Output every text line from the material below verbatim, in its original order, and leave out the pictures.

Data shown:
========================================

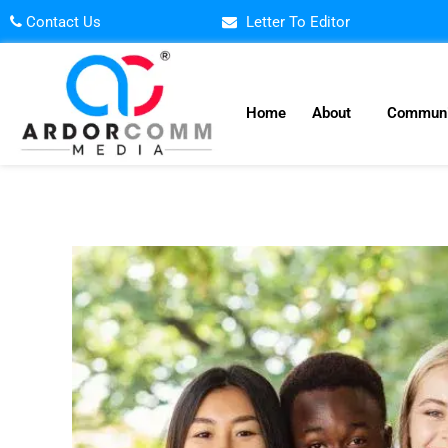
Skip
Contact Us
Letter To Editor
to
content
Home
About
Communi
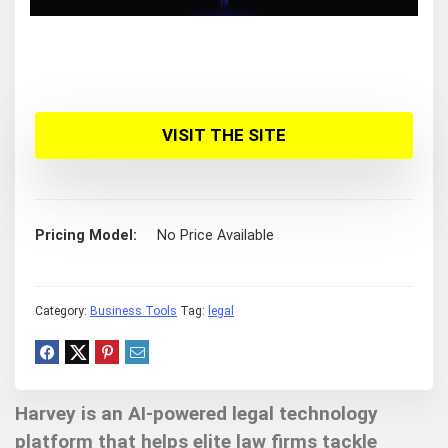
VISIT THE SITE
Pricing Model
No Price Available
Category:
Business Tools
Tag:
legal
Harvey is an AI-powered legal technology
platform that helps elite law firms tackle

========================================

Answer to the problem:
Skip
Contact Us
Letter To Editor
to
content
Home
About
Communi
VISIT THE SITE
Pricing Model
No Price Available
Category:
Business Tools
Tag:
legal
Harvey is an AI-powered legal technology
platform that helps elite law firms tackle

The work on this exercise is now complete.